# Best magical lore to use against certain armys



## Green Knight

These are my thoughts

Dwarfs - Lore of Metal or heavens
Wood elves - lore of life or beast
Dark elves - Lore of fire or beast
Warrior of choas- lore of beasts or heavens or Metal
Vampire counts - Lore of fire or light
Empire - Lore of life or heavens or Metal
Daemons - Lore of Light
Ogres - lore of death
Tomb kings - Lore of fire
High elves - lore of fire or heavens or metal
Orcs and goblins- Lore of shadow or death
Lizardmen - Lore of heavens or shadow
Bretonnians - lore of beasts or heavens
skaven - lore of fire 
Beasts of choas - Lore of life or shadow

Any other thoughts


----------



## Critta

Watch out with lore of heavens around WoC armies, throwing lightning based spells around dragon ogres/shaggoths is generally ill advised unless you absolutely have to lead them into an ambush


----------



## Green Knight

I was thinking about WoC having high armour saves and there small expensive units.


----------



## Vaz

Aye. Fire is an all comers list.

Dwarves, Warriors of Chaos, and certain Empire units are weak vs. Metal.

You have it right though, Beasts and Life are some of the best all round spell's to take.


----------



## Green Knight

I will put that in Vaz, thanks for your import


----------



## Gen. Confusion

Lore of shadows really hurts orc and goblins. For example, the last game I played was against my brothers orcs. One of his units was 25 savage orcs with spears. I managed to cast pit of shades on the unit. Need less to say he was a bit mad when I managed to take out 9 of his expensive savage orcs.


----------



## Ascendant Valor

The Chaos Lores for WoC are nasty. They can be decent against just about any army, though it would take a Level 4 Sorcerer to really benefit from the spells, since each list is diverse with powerful spells: missiles, snipe-wounds, buffs, debuffs, and so forth.

Against High Elves, I've seen some nasty use of Dark Magic. Blade wind will tear through HE core units.

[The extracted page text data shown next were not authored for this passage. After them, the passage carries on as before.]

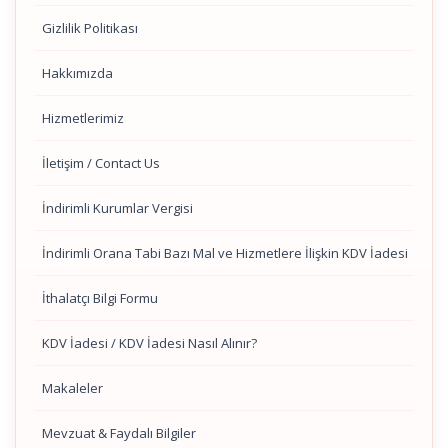
Gizlilik Politikası
Hakkımızda
Hizmetlerimiz
İletişim / Contact Us
İndirimli Kurumlar Vergisi
İndirimli Orana Tabi Bazı Mal ve Hizmetlere İlişkin KDV İadesi
İthalatçı Bilgi Formu
KDV İadesi / KDV İadesi Nasıl Alınır?
Makaleler
Mevzuat & Faydalı Bilgiler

I like Heavens and High Magic against just about anybody. The offer some neat buffs for my force, though offensive potential is weak.


----------



## neilbatte

Lore of metal is great against most high elf units.
I agree that lore of life is good against woodelves there's nothing better than making the woods they use as taxi's attack them.
fire is good against skaven but any spell that causes panic or ld based checks works against them and orcs.
I disagree that beasts is a good list against OK though as the only units it can effect are the hunters hounds and the rhinox.


----------



## Green Knight

I will put in all that, thanks for your import guys, any more


----------